EXERCISE INSTRUCTIONS.
Output only an exact transcription of the line containing "ดูเพิ่มเติม" and all lines that follow it in the data below.

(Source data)
________________
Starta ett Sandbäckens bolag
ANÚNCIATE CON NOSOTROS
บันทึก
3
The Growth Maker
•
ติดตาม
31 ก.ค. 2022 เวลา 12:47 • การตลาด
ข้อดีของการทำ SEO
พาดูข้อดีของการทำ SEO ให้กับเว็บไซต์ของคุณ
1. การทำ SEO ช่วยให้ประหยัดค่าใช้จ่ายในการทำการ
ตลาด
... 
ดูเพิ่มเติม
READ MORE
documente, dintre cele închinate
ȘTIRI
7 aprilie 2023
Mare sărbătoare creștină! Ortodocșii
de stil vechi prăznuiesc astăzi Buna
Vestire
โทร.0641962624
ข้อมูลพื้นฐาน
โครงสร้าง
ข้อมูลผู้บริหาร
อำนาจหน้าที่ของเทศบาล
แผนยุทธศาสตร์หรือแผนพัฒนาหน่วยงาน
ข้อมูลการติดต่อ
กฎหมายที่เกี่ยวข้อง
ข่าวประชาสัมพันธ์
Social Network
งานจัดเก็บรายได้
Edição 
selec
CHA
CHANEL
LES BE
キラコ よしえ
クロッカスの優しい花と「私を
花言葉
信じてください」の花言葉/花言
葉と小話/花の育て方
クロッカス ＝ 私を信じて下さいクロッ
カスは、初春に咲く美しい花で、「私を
________________
WRITTEN REPLY.
ดูเพิ่มเติม
READ MORE
documente, dintre cele închinate
ȘTIRI
7 aprilie 2023
Mare sărbătoare creștină! Ortodocșii
de stil vechi prăznuiesc astăzi Buna
Vestire
โทร.0641962624
ข้อมูลพื้นฐาน
โครงสร้าง
ข้อมูลผู้บริหาร
อำนาจหน้าที่ของเทศบาล
แผนยุทธศาสตร์หรือแผนพัฒนาหน่วยงาน
ข้อมูลการติดต่อ
กฎหมายที่เกี่ยวข้อง
ข่าวประชาสัมพันธ์
Social Network
งานจัดเก็บรายได้
Edição 
selec
CHA
CHANEL
LES BE
キラコ よしえ
クロッカスの優しい花と「私を
花言葉
信じてください」の花言葉/花言
葉と小話/花の育て方
クロッカス ＝ 私を信じて下さいクロッ
カスは、初春に咲く美しい花で、「私を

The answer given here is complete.